◆ Activity:
In the records below, find the line with "right ear: (42, 105)", then copy each line exactly until you have copied the line with "left hip: (126, 244)". Leave any picture out.

◆ Exercise data:
○ ○ ○

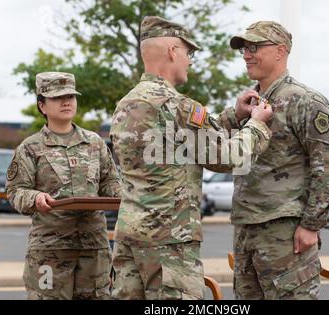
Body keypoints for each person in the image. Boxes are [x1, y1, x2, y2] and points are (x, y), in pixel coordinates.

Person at [109, 16, 273, 300]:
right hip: (169, 240)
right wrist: (257, 125)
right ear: (173, 51)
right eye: (189, 52)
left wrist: (233, 116)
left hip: (129, 235)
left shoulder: (126, 104)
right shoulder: (179, 107)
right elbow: (227, 157)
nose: (191, 61)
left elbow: (181, 141)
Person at [227, 21, 329, 300]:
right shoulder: (251, 103)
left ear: (280, 51)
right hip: (246, 228)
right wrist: (236, 116)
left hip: (286, 232)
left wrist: (310, 225)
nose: (246, 54)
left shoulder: (305, 101)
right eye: (245, 48)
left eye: (254, 47)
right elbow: (225, 152)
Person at [5, 72, 122, 300]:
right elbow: (15, 191)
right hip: (51, 249)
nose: (66, 102)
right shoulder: (30, 148)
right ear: (42, 105)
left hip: (93, 248)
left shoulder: (95, 143)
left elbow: (110, 182)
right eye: (58, 98)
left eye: (70, 96)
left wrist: (125, 198)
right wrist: (35, 198)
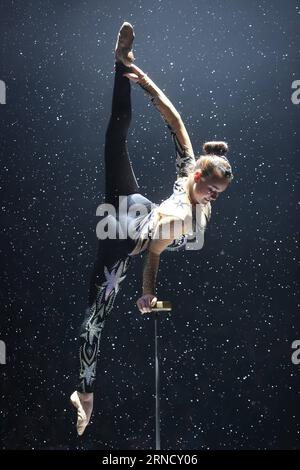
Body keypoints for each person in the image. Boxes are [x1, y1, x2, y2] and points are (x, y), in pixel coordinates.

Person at [70, 22, 234, 436]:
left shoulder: (191, 216)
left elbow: (155, 253)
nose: (213, 196)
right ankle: (120, 64)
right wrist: (141, 79)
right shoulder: (188, 171)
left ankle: (84, 395)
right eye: (210, 188)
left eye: (218, 193)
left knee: (93, 321)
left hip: (126, 244)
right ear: (197, 174)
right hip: (132, 208)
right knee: (115, 138)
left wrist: (146, 292)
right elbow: (175, 119)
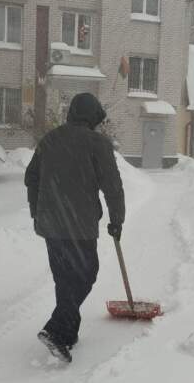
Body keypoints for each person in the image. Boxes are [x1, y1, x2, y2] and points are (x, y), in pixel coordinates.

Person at [24, 92, 125, 363]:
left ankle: (67, 334)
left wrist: (37, 212)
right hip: (80, 225)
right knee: (86, 274)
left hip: (51, 225)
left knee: (65, 279)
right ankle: (56, 329)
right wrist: (117, 219)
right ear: (92, 117)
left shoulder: (50, 139)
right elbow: (112, 187)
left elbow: (31, 178)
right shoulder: (97, 144)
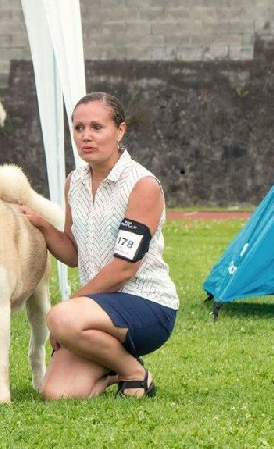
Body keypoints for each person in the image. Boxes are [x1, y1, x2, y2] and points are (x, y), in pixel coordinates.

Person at [19, 92, 179, 400]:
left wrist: (71, 309)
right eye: (79, 128)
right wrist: (40, 223)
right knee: (58, 393)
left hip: (147, 305)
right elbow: (73, 254)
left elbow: (125, 267)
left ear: (120, 131)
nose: (86, 136)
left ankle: (135, 375)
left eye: (97, 127)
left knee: (61, 317)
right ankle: (116, 366)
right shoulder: (73, 183)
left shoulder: (142, 185)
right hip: (93, 314)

○ ○ ○

◆ Response below:
right ear: (42, 105)
left hip: (93, 248)
left shoulder: (95, 143)
left elbow: (110, 182)
right eye: (58, 98)
left eye: (70, 96)
left wrist: (125, 198)
right wrist: (35, 198)
Body keypoints for each person in the image. Boxes are [x1, y1, x2, y2] and points are (x, y), in pixel coordinates.

Person at [70, 22, 234, 436]:
left shoulder: (191, 216)
left elbow: (155, 253)
nose: (213, 196)
right ankle: (120, 64)
right wrist: (141, 79)
right shoulder: (188, 171)
left ankle: (84, 395)
right eye: (210, 188)
left eye: (218, 193)
left knee: (93, 321)
left hip: (126, 244)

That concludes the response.